During the morning ceremonies in the Connelly Auditorium of the Dorrance H. Hamilton Building, Charles Pohl,  MD, Vice Provost for Student Affairs at Sidney Kimmel Medical College, congratulated the students for rising to the occasion during an unprecedented challenge—attending medical school in the middle of a global pandemic.

“You, the Class of 2023, will be forever etched in our minds,” Pohl said. “As expected, you have shown incredible resolve and spirit, and exceeded all expectations—not skipping a beat and continuing to have a huge impact our patients, our community, and all of us.”

He noted that each student was one of 42,952 applicants applying to 37,425 first-year post graduate positions in 5,487 specialty programs across the country.

“You are truly a special class, and are adding MD to your name a time when the world is looking to you for safety and comfort,” Pohl told the students. He then invited them to raise a glass of champagne to toast and celebrate their great achievement as the Match Envelopes were distributed.

The students rushed into the lobby and spilled out onto the Sidney and Ethal Lubert Plaza to gather with family and friends and open the letters of acceptance. Cries of joy—as well as tears of joy—flowed freely as the students saw their dreams come true.

Amy He was so nervous she said almost didn’t open the envelope. But when she did, the Toronto native was overjoyed that she matched with Boston Medical Center in family medicine.

“Family medicine is the perfect combination of everything I love about medicine,” He says. “I love that patient connection; I want to be part of their lives.”

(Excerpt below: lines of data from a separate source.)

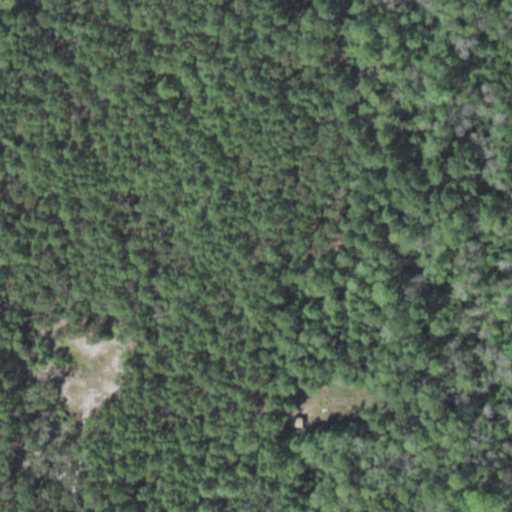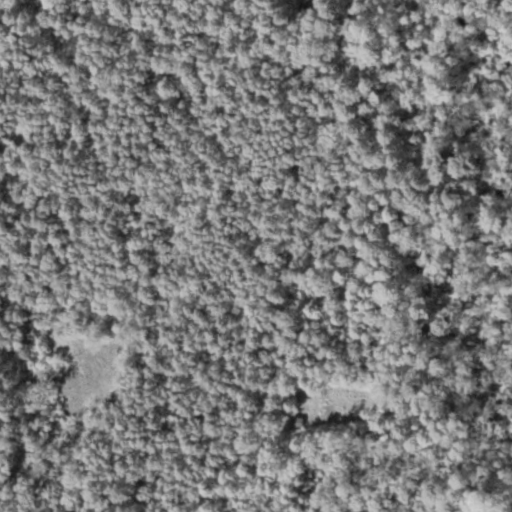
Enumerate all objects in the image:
road: (43, 480)
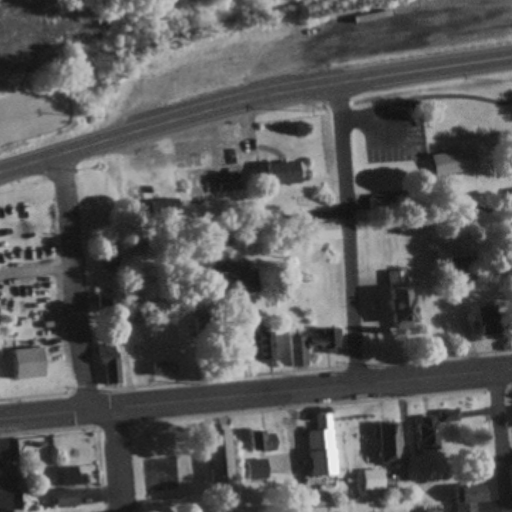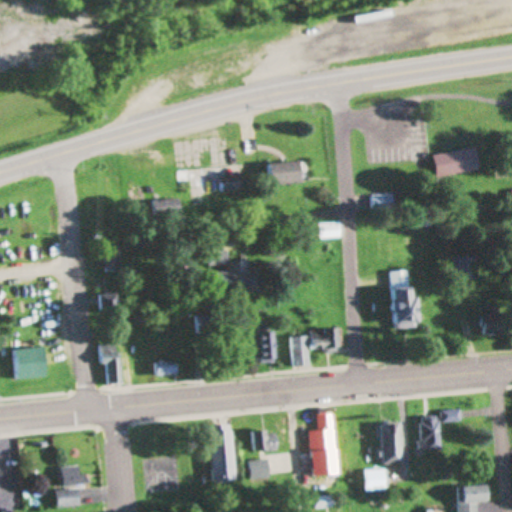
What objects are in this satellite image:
road: (379, 47)
road: (428, 70)
road: (170, 122)
parking lot: (396, 132)
park: (443, 151)
building: (456, 163)
building: (284, 173)
building: (217, 180)
road: (460, 197)
building: (380, 202)
building: (167, 209)
road: (327, 215)
building: (326, 231)
road: (348, 233)
building: (115, 258)
building: (230, 267)
building: (460, 269)
road: (78, 283)
building: (401, 300)
building: (109, 306)
building: (492, 323)
building: (326, 339)
building: (264, 347)
building: (301, 351)
building: (113, 362)
building: (31, 364)
building: (167, 369)
building: (0, 393)
road: (256, 394)
building: (449, 416)
building: (328, 429)
building: (430, 433)
road: (504, 436)
building: (262, 439)
building: (392, 444)
road: (297, 451)
building: (222, 455)
building: (328, 458)
road: (123, 460)
building: (260, 470)
building: (76, 475)
building: (376, 481)
building: (472, 498)
building: (69, 499)
building: (324, 503)
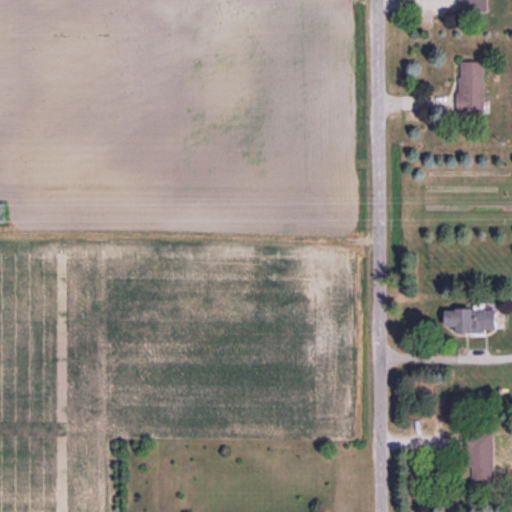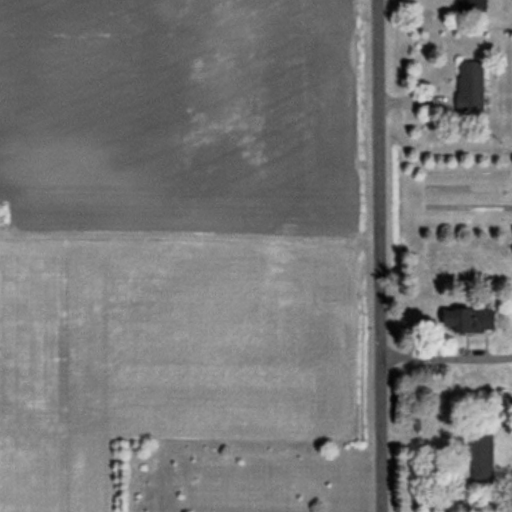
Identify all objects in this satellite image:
building: (477, 5)
building: (475, 86)
road: (381, 255)
building: (477, 321)
road: (447, 357)
building: (483, 453)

Lucia Sanchez and John Miller had a double dose of nerves. The two were not only hoping for a couples match, but also to remain at Jefferson for their residency.

“I was so nervous my hands were shaking,” said Sanchez.

But when the envelopes were opened, the pair got their wish. Sanchez was staying at Jefferson in diagnostic radiology, and Miller was accepted into the hospital’s dermatology program.

Miller’s father, Jeff Miller, MD, was particularly proud of his son, as he would be following in his own footsteps. Miller is a Jefferson Medical College, now Sidney Kimmel Medical College, graduate—class of 1993—and a dermatologist.

Out of the 274 Jefferson students, 262 participated in the National Resident Matching Program. Two did not participate because of a commitment to one of the Armed Services, and 10 matched early in ophthalmology and urology programs.

Although the students’ acceptance letters came from institutions across the country, 86 matched at programs in Pennsylvania with 59 matching to Thomas Jefferson University Hospital or one of its affiliates. The specialties receiving the highest number of matches were Internal Medicine, Anesthesia, and Family Medicine.

“This class is particularly amazing because they had this little thing called a pandemic that started their first year,” said Mark L. Tykocinski, MD, President of Thomas Jefferson University and the Anthony F. and Gertrude M. DePalma Dean of the medical college. “This class was unbelievably resilient; they weathered it all—and thrived. Now they’re going to some of the best programs in the country. We’re just unbelievably proud of them.”